Sorry for the confusion.
First, I was just verifying that we’d need external GPU libraries, too. Those external libs can be a huge pain in R, which won’t let us bundle them with RStan due to size unless they’re very small. Having multiple such external libs makes installation painful, and it’s already a big enough pain point with Stan.
For 32-bit vs. 64-bit, Tensorflow is concentrating primarily on 32-bit arithmetic from what I can see of Edward and elsewhere and what I heard from asking around. Mxnet is concentrating primarily on 64-bit stuff, which is why it’s relevant, as we want to be able to do things like sparse Cholesky factorization efficiently which is challenging if not impossible with single precision.
We’re only talking to the mxnet folks so far about adding sparse matrix functionality. It sounds like it’ll be orthogonal to whatever we do with you guys. But if they use CUDA and you use OpenCL, it’ll add yet another dependency and probably restrict us to using either sparse or dense operations and not mixing them if that’s even possible.

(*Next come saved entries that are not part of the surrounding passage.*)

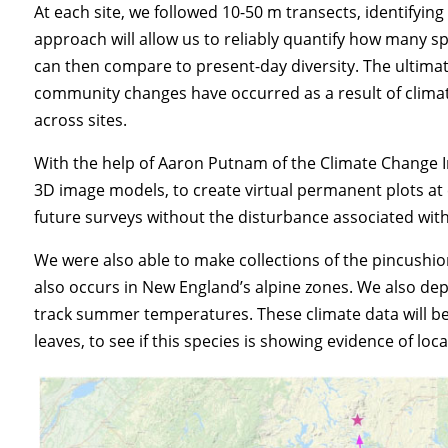
At each site, we followed 10-50 m transects, identifyin
approach will allow us to reliably quantify how many 
can then compare to present-day diversity. The ultimate
community changes have occurred as a result of climate
across sites.
With the help of Aaron Putnam of the Climate Change I
3D image models, to create virtual permanent plots at 
future surveys without the disturbance associated with
We were also able to make collections of the pincushion
also occurs in New England’s alpine zones. We also de
track summer temperatures. These climate data will be
leaves, to see if this species is showing evidence of lo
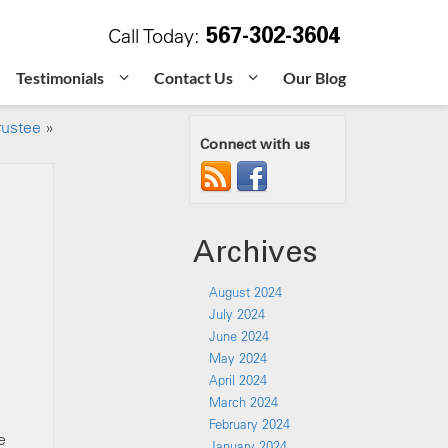
567-302-3604
Call Today:
Testimonials
Contact Us
Our Blog
rustee
»
Connect with us
Archives
August 2024
July 2024
June 2024
May 2024
April 2024
March 2024
February 2024
e
January 2024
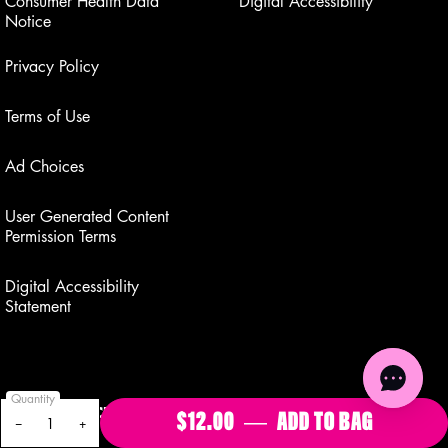
Consumer Health Data
Digital Accessibility
Notice
Privacy Policy
Terms of Use
Ad Choices
User Generated Content
Permission Terms
Digital Accessibility
Statement
Quantity
GET AN EXCLUSIVE OFFER WHEN YOU SIGN UP FOR
$12.00
―
ADD TO BAG
BUTTERM
−
+
TEXTS.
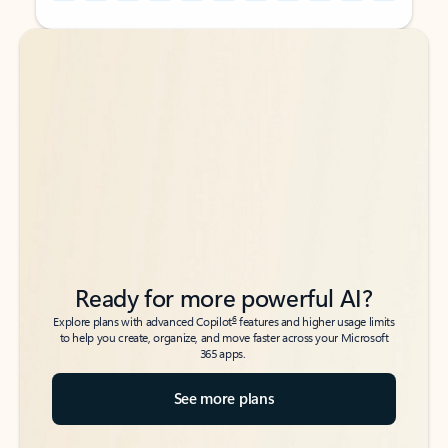
Back to tabs
Back to tabs
Ready for more powerful AI?
6
Explore plans with advanced Copilot
features and higher usage limits
to help you create, organize, and move faster across your Microsoft
365 apps.
See more plans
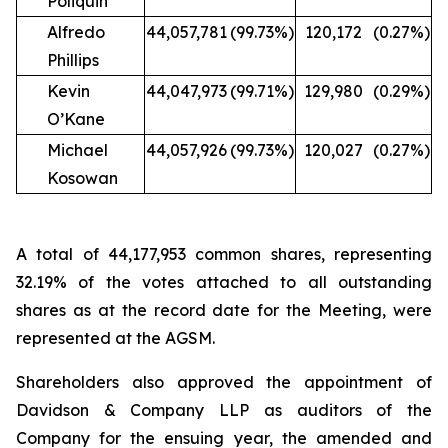
Poliquin
Alfredo
44,057,781
(99.73%)
120,172
(0.27%)
Phillips
Kevin
44,047,973
(99.71%)
129,980
(0.29%)
O’Kane
Michael
44,057,926
(99.73%)
120,027
(0.27%)
Kosowan
A total of 44,177,953 common shares, representing
32.19% of the votes attached to all outstanding
shares as at the record date for the Meeting, were
represented at the AGSM.
Shareholders also approved the appointment of
Davidson & Company LLP as auditors of the
Company for the ensuing year, the amended and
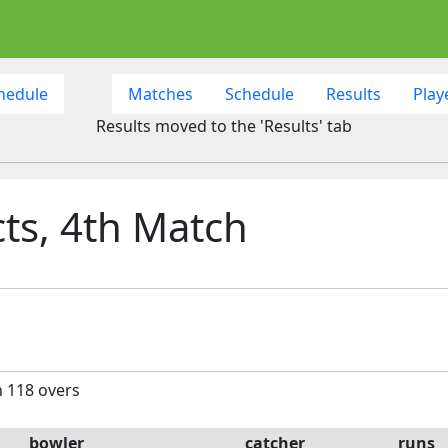
hedule
Matches
Schedule
Results
Play
Results moved to the 'Results' tab
cts, 4th Match
n 118 overs
bowler
catcher
runs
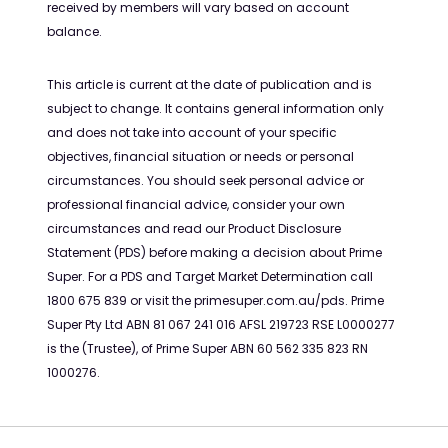
received by members will vary based on account
balance.
This article is current at the date of publication and is
subject to change. It contains general information only
and does not take into account of your specific
objectives, financial situation or needs or personal
circumstances. You should seek personal advice or
professional financial advice, consider your own
circumstances and read our Product Disclosure
Statement (PDS) before making a decision about Prime
Super. For a PDS and Target Market Determination call
1800 675 839 or visit the primesuper.com.au/pds. Prime
Super Pty Ltd ABN 81 067 241 016 AFSL 219723 RSE L0000277
is the (Trustee), of Prime Super ABN 60 562 335 823 RN
1000276.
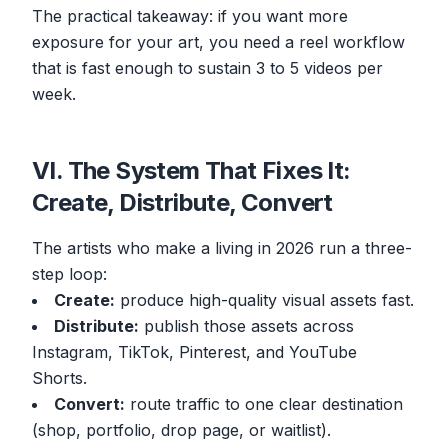
The practical takeaway: if you want more
exposure for your art, you need a reel workflow
that is fast enough to sustain 3 to 5 videos per
week.
VI. The System That Fixes It:
Create, Distribute, Convert
The artists who make a living in 2026 run a three-
step loop:
Create:
produce high-quality visual assets fast.
Distribute:
publish those assets across
Instagram, TikTok, Pinterest, and YouTube
Shorts.
Convert:
route traffic to one clear destination
(shop, portfolio, drop page, or waitlist).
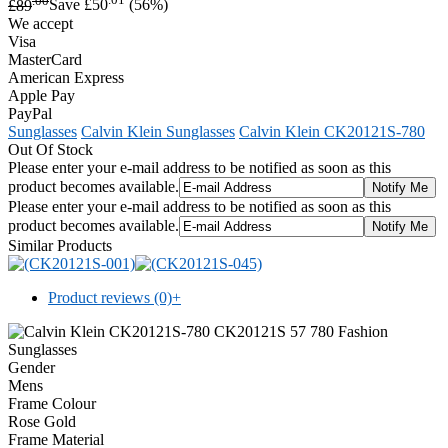
£89
Save £50
(56%)
We accept
Visa
MasterCard
American Express
Apple Pay
PayPal
Sunglasses
Calvin Klein Sunglasses
Calvin Klein CK20121S-780
Out Of Stock
Please enter your e-mail address to be notified as soon as this
product becomes available.
Please enter your e-mail address to be notified as soon as this
product becomes available.
Similar Products
Product reviews (0)
+
Gender
Mens
Frame Colour
Rose Gold
Frame Material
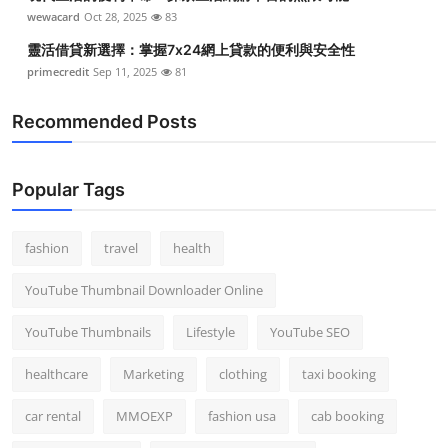
wewacard
Oct 28, 2025
83
靈活借貸新選擇：掌握7x24網上貸款的便利與安全性
primecredit
Sep 11, 2025
81
Recommended Posts
Popular Tags
fashion
travel
health
YouTube Thumbnail Downloader Online
YouTube Thumbnails
Lifestyle
YouTube SEO
healthcare
Marketing
clothing
taxi booking
car rental
MMOEXP
fashion usa
cab booking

Everyone keeps telling us all these dependencies are simple, but they’ve proven to be a huge pain for us to manage through R and Python. I don’t know that we’ll even try to get GPUs working through anythnig other than our CmdStan interface on Linux.
Hopefully everyone like you who knows more about this than me will be in on any decision to consolidate efforts, but that’s a long way off.
No promises on any long-term support. We just don’t have the staff to make those kinds of commitments. You’re going to be the expert in Stan math and GPU code, so I don’t know what you’re expecting from the other Stan devs here We will continue to answer questions about the math lib for everyone.